1. EPA has identified 352 pollutants in sewage sludge including pharmaceuticals, steroids and flame-retardants, but cannot regulate these pollutants in sewage sludge since data as well as risk assessment tools are lacking; and

2. Testing of sewage sludge from municipal wastewater treatment plants everywhere tested around the U.S. has detected per and polyfluorinated alkyl substances (PFAS), also known as “forever chemicals”; and

3. Sewage sludge may also be contaminated with heavy metals.

WHEREAS PFAS are called “forever chemicals” because the strength of the carbon-fluorine bond prevents them from breaking down naturally. This class of chemicals includes more than 12,000 different compounds with various chemical properties. PFAS are commonly used in thousands of products, from nonstick cookware to firefighting foam and protective gear, because they have desirable chemical properties that impart oil and water repellency, friction reduction, and temperature resistance. PFAS as a class have a wide variety of distinct chemical properties and toxicities; for example, some PFAS can bioaccumulate and persist in the human body and the environment, while others transform relatively quickly. The PFAS that do transform, however, will become one or more other PFAS because the carbon–fluorine bond they contain does not break naturally. It is for this reason that PFAS are termed “forever chemicals.”

WHEREAS organizations such as the International Agency for Research on Cancer (IARC), the Agency for Toxic Substances and Disease Registry (ATSDR), and the EPA have linked exposure to PFAS (particularly PFOA-perfluoroctanoic acid and PFOS-perfluoroctanesulfonic acid) to multiple cancers, thyroid dysfunction, small changes in birthweight, and high cholesterol.
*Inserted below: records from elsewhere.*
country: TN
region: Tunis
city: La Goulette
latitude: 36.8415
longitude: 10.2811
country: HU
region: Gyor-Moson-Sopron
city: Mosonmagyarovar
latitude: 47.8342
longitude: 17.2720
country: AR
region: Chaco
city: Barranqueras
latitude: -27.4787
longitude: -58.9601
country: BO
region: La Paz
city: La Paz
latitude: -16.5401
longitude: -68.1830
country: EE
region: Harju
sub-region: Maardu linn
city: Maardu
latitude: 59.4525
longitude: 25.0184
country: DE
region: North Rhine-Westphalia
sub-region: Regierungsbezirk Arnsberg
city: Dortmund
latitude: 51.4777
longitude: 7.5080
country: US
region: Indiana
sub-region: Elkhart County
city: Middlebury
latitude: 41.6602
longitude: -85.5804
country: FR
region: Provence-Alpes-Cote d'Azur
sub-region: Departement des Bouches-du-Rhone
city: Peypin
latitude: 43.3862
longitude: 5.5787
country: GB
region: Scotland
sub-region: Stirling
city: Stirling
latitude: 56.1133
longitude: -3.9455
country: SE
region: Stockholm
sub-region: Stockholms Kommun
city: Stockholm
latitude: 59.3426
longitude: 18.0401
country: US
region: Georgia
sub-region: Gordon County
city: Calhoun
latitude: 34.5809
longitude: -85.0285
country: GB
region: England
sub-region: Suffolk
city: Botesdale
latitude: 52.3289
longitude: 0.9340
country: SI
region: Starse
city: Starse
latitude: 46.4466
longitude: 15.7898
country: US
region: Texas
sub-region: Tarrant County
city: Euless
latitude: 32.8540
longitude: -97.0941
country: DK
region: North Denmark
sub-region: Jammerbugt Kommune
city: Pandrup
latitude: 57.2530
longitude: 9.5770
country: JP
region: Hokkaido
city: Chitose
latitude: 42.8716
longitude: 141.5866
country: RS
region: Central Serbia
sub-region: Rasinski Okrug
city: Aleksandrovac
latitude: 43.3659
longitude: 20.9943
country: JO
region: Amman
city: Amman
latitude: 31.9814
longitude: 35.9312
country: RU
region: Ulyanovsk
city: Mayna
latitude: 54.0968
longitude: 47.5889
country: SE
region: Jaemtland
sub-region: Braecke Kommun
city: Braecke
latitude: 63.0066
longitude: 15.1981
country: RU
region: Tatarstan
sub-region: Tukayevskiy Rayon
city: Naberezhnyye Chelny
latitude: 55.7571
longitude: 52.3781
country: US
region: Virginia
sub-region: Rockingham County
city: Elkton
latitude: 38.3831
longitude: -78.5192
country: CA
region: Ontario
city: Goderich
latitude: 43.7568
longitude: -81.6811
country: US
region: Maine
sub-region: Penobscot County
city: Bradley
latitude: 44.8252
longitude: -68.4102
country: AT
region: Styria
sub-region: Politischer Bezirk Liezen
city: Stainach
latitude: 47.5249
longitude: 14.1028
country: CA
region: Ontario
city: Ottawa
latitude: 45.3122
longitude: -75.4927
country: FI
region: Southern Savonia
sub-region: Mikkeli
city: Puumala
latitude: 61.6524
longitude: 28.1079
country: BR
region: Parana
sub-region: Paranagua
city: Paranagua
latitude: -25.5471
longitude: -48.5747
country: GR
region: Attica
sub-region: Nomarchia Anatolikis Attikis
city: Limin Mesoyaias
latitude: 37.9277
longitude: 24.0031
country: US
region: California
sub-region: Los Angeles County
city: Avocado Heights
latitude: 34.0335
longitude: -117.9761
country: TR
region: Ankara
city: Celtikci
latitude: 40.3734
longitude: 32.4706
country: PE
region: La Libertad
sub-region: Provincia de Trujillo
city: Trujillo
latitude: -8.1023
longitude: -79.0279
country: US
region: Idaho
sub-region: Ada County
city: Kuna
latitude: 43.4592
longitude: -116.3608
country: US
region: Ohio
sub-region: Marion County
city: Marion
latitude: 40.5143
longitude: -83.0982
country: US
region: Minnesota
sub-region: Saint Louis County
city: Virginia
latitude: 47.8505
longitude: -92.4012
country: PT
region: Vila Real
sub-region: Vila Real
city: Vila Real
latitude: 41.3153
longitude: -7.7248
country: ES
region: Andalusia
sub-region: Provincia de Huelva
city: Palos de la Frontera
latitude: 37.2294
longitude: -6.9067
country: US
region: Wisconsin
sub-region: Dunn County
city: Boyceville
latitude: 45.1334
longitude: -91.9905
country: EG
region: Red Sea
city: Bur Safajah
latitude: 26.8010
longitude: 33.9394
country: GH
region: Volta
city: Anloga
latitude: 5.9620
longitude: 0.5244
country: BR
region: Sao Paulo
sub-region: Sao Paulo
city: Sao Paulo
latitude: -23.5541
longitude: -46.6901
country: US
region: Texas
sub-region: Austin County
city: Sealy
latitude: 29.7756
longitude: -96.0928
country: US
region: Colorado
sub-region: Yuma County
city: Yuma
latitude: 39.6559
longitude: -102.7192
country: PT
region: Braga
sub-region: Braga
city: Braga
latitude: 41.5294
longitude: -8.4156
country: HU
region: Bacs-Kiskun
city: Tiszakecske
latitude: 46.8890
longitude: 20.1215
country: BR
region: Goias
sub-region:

WHEREAS, in Spring 2022, the state of Maine banned all land application of sewage sludge and other biosolids because of documented PFAS contamination of soils, well water, farm products including milk, grains, and vegetables, farm livestock, and the bodies of farm families as a result of the spreading of sewage sludge on farmland;and

WHEREAS PFAS “forever chemicals” and other hazardous chemicals in the sewage sludge are known to contaminate the resulting compost10 or anaerobic digestate; and

WHEREAS PFAS compounds are readily absorbed by plants and they bioaccumulate up the food chain, whether they are in livestock feed, the human food supply or plants or animals eaten by wildlife; and

WHEREAS PFAS compounds leach into groundwater11 and are extremely persistent in soil (and the bodies of people and other animals),

NOW, THEREFORE, in view of the foregoing substantial harmful and long-lasting adverse impacts of the application of sewage sludge in any form on lands and the coincident impacts on air and water resources, <<place organization name here>>, hereby resolves as follows:

1. <<place organization name here>>. supports (1) a ban on the recycling of sewage sludge (AKA biosolids) for use as a fertilizer or soil amendment; (2) the land application of sewage sludge and fertilizers or compost made with sewage sludge; and (3) a ban on the co-processing of sewage sludge with food waste and/or yard waste in a composting operation or in an anaerobic digester.

2. <<place organization name here>>. further resolves to advocate for these bans and to educate the public on their necessity to protect the environment, the food supply, and public health.

IN WITNESS WHEREOF, the organization named below acknowledge its approval and support of this Resolution.